Von Chacarera, Rassismus und Wanderdünen

 

Die Facebook-Gruppe „KoKo Tango“ scheint ihren Sitz wahrlich in Absurdistan zu haben. Nur so ist es erklärbar, dass ein Beitrag des Neu-Bloggers Klaus Wendel zum Thema „Chacarera“ bislang zu 77 Kommentaren führte, von denen viele mit dem argentinischen Folkloretanz genau nichts zu tun haben.

Nun muss ich gestehen: Was Wendel mit seinem tangofernen Exkurs wollte, ist mir auch nur schemenhaft klar. Schon deshalb hätte ich seinen Text sicher nicht kommentiert.

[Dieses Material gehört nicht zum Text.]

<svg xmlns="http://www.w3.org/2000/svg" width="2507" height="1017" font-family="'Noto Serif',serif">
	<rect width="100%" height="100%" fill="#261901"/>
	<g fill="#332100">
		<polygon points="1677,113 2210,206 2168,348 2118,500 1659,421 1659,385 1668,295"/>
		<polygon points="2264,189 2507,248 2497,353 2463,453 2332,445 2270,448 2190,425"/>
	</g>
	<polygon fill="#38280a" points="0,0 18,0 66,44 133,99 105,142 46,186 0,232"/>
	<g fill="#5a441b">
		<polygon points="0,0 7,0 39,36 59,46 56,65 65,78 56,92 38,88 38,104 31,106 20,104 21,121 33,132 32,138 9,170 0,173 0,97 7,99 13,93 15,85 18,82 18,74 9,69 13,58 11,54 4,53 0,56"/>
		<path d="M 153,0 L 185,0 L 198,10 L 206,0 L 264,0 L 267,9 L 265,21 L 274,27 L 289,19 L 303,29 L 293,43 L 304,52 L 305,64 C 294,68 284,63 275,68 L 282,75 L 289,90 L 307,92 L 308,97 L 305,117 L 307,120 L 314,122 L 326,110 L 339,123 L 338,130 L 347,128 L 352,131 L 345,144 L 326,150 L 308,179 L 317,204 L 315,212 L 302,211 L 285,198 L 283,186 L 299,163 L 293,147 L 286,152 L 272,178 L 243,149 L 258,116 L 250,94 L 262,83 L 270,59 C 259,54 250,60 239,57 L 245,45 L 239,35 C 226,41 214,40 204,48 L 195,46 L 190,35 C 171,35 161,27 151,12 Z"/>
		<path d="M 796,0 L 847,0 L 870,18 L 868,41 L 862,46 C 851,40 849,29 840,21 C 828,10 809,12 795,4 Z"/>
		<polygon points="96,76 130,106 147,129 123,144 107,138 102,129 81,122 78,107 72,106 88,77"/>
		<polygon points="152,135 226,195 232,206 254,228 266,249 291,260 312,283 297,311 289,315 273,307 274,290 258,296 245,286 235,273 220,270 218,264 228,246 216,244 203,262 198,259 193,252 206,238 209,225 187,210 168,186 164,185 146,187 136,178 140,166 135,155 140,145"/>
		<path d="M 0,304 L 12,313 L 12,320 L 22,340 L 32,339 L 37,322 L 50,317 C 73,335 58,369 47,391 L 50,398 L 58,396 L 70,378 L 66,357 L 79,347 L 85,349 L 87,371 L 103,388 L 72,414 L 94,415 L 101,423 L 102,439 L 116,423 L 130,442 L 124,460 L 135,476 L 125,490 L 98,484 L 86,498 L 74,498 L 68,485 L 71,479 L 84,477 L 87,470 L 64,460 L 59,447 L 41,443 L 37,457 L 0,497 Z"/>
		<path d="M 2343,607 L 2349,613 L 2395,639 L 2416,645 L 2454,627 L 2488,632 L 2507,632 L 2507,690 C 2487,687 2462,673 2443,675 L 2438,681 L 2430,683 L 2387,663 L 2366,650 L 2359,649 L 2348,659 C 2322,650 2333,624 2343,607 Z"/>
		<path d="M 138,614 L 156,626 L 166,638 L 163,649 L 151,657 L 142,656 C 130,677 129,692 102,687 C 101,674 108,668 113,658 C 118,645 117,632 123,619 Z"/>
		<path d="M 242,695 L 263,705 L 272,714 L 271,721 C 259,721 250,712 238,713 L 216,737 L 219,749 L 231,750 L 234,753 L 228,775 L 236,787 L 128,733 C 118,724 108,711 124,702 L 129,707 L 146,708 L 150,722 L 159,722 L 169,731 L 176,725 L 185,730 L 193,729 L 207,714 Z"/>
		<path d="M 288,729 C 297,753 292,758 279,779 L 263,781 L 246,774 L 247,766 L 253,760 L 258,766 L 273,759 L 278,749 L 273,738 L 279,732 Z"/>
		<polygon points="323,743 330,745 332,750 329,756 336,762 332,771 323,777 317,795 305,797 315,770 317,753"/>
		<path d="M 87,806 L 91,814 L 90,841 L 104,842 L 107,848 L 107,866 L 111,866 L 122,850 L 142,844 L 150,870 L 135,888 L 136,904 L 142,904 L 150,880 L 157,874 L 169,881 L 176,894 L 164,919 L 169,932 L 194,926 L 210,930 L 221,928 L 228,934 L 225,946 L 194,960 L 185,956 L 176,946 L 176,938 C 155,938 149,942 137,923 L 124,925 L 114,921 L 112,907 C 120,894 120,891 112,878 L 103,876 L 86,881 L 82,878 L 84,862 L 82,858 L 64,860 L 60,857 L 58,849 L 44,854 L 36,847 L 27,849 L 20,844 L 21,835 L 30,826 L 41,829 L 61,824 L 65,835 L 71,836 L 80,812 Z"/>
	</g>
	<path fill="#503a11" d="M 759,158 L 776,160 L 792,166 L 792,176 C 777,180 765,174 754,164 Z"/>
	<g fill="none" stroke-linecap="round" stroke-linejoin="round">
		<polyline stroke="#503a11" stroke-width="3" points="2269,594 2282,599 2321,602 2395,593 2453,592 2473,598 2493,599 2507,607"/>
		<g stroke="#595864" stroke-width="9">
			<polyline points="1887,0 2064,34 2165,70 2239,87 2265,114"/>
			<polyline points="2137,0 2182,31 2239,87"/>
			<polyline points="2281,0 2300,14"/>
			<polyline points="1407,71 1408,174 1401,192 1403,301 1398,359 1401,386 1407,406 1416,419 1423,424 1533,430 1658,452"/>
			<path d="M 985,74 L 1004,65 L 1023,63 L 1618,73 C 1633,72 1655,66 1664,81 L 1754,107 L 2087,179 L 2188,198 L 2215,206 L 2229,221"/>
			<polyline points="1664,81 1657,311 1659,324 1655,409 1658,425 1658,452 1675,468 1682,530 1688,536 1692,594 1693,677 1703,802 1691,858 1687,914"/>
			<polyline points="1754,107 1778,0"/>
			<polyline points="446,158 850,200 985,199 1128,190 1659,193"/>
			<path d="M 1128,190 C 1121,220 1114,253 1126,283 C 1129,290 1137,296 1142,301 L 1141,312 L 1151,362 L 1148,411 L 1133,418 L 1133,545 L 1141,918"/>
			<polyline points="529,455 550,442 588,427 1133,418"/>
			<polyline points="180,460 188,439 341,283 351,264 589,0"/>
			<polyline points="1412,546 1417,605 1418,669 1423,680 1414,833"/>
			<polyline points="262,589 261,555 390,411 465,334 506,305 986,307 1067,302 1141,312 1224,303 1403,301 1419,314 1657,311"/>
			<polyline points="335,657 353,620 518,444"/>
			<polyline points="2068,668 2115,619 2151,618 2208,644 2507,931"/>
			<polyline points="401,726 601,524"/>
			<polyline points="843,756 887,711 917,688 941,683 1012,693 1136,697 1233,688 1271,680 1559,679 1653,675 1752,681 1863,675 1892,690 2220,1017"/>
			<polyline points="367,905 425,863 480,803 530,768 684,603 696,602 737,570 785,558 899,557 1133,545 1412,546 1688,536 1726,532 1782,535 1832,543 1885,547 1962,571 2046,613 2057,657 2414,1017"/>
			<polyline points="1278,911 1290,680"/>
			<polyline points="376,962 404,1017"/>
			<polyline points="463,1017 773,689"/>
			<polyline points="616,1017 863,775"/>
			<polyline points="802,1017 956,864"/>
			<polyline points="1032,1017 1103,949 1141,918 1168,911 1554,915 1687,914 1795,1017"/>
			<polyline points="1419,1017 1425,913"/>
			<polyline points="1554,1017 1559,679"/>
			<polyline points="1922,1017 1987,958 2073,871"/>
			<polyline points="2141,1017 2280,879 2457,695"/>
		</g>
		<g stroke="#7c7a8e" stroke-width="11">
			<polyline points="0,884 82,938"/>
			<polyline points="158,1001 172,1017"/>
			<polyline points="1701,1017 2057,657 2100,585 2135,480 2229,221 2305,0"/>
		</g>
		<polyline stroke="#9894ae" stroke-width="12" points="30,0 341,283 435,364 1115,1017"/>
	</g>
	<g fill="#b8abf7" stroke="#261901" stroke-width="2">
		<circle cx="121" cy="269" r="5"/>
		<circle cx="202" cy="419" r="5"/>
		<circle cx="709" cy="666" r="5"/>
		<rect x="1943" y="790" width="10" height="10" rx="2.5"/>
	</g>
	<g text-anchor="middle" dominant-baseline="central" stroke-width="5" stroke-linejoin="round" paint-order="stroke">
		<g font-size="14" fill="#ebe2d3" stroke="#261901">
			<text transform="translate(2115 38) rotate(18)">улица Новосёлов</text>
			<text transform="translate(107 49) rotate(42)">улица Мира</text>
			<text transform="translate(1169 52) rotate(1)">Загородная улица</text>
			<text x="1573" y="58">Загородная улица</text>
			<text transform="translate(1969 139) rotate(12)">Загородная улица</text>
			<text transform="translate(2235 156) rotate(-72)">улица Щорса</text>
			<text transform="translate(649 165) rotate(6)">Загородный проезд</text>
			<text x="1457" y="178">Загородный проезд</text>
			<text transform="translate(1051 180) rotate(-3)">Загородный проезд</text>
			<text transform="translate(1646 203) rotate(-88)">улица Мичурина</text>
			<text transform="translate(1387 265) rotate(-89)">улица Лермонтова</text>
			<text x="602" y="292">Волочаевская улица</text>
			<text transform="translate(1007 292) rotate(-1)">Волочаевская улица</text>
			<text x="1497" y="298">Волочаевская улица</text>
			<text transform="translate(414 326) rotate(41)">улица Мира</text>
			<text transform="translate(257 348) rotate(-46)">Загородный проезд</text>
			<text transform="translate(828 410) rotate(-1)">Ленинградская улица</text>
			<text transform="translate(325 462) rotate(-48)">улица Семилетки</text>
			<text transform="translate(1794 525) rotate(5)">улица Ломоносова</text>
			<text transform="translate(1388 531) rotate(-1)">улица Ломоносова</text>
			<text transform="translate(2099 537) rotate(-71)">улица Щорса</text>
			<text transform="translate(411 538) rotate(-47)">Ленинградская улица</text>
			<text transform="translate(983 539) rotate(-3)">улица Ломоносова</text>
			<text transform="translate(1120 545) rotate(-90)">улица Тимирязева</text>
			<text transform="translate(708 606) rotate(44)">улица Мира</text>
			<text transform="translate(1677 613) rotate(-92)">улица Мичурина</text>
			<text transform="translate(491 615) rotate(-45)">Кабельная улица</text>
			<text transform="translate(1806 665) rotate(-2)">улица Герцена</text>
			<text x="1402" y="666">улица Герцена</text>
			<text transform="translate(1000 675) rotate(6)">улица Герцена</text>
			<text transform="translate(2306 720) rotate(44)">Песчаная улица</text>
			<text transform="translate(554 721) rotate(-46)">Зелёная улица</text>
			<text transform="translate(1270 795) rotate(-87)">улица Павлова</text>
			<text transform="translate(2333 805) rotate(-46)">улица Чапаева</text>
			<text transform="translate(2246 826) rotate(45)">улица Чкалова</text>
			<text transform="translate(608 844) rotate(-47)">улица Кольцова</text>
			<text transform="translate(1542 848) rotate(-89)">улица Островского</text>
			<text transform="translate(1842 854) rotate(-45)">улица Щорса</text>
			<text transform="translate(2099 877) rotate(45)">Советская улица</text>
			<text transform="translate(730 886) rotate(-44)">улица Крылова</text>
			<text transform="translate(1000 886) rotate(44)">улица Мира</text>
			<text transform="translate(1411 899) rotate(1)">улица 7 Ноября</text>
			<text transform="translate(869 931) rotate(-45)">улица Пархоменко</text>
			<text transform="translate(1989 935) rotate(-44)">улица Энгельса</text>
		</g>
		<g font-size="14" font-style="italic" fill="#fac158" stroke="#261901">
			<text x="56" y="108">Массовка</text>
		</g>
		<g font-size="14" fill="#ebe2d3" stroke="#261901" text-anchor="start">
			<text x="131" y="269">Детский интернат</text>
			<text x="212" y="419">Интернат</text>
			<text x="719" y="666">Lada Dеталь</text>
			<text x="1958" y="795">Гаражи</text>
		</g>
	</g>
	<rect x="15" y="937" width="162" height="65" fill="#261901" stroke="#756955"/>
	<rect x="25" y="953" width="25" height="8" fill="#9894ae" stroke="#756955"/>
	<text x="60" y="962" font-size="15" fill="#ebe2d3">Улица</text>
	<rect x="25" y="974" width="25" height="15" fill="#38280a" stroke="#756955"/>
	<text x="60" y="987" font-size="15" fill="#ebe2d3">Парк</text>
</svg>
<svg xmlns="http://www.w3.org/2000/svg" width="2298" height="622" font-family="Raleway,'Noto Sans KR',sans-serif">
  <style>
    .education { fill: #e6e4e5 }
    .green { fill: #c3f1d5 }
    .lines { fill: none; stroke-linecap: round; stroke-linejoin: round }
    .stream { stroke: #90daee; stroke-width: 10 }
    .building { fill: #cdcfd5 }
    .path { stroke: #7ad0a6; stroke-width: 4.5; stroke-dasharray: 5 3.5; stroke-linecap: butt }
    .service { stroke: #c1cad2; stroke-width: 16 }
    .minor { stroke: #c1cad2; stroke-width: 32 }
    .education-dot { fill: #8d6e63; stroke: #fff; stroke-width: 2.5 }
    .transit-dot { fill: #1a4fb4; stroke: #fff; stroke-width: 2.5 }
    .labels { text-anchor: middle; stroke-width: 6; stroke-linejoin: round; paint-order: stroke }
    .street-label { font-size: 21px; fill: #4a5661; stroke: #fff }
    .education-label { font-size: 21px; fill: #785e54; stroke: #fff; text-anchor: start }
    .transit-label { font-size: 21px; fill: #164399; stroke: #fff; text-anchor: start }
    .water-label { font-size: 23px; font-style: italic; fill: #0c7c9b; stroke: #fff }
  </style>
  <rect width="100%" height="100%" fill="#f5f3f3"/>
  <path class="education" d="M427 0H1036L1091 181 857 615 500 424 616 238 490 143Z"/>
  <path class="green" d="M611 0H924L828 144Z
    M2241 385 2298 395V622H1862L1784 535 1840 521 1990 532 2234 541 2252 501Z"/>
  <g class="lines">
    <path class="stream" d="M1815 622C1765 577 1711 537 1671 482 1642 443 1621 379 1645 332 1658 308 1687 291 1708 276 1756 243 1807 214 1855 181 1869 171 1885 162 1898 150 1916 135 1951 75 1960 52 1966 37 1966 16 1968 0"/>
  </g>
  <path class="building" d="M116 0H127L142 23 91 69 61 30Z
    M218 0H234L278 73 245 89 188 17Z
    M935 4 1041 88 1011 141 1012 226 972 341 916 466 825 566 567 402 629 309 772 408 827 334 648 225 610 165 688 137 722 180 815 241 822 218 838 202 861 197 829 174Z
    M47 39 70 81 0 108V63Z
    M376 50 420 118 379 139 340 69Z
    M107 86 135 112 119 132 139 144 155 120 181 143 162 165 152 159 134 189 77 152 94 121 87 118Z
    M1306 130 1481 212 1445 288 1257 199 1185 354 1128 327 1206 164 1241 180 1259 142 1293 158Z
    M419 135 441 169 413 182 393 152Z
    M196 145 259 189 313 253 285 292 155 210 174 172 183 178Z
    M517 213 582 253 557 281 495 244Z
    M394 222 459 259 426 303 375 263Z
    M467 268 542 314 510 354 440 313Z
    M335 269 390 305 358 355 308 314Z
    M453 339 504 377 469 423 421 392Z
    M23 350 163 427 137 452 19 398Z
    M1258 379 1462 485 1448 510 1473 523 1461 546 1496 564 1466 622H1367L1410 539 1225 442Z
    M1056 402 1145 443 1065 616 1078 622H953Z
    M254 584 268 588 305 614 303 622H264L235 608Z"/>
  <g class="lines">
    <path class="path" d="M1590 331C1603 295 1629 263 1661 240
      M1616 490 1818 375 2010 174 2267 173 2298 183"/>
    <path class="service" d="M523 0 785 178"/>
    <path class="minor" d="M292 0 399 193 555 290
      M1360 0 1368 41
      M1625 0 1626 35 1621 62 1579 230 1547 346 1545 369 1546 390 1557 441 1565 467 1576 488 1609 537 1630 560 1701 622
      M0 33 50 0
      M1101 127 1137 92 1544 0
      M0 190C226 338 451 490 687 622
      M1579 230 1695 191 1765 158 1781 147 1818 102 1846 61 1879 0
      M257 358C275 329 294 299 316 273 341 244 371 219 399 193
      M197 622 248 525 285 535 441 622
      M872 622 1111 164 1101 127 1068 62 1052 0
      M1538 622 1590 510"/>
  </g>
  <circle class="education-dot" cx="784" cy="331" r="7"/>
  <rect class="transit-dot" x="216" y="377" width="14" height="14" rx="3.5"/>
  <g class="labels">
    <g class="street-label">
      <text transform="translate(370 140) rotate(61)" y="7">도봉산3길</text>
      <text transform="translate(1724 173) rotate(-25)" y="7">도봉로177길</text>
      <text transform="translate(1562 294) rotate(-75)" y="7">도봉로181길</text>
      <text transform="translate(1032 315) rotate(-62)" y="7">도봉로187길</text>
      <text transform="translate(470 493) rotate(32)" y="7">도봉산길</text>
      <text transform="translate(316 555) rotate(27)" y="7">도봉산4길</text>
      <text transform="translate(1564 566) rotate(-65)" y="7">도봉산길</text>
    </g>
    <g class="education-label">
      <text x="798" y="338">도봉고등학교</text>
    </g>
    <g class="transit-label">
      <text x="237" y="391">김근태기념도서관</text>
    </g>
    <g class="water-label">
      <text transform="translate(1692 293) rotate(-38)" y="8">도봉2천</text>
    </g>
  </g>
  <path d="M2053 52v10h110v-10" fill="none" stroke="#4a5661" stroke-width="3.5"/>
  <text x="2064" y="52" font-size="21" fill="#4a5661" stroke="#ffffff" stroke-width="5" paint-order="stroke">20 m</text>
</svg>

https://www.tangocompas.co/chacarera/

Es geht aber auch einfacher: Alt-Blogger Cassiel tut seine Meinung kund, obwohl er nach eigenem Eingeständnis den Beitrag noch gar nicht gelesen hat. Stattdessen gibt er Wendel zur Kenntnis: Es hat mich schon bei Deinen vorherigen Artikeln ein wenig gejuckt, das Stichwort ‚Kulturimperialismus‘  in die Diskussion einzuführen.“  Klar, solche Begriffe jucken einen stets und völlig anlassfrei…

Die Mutter der Themaverfehlungen aber war eine studierte Musikethnologin, die mal völlig unabhängig von deinem eigentlichen thema 'chacarera' eine vorsichtige anmerkung zu einigen formulierungen des textes machen“ wollte. Flugs attestierte sie Wendel „ethnische vorurteile“: Dass Völker generelle ethnische Eigenschaften hätten, sein „eine these, die zuletzt 1945 vertreten wurde“.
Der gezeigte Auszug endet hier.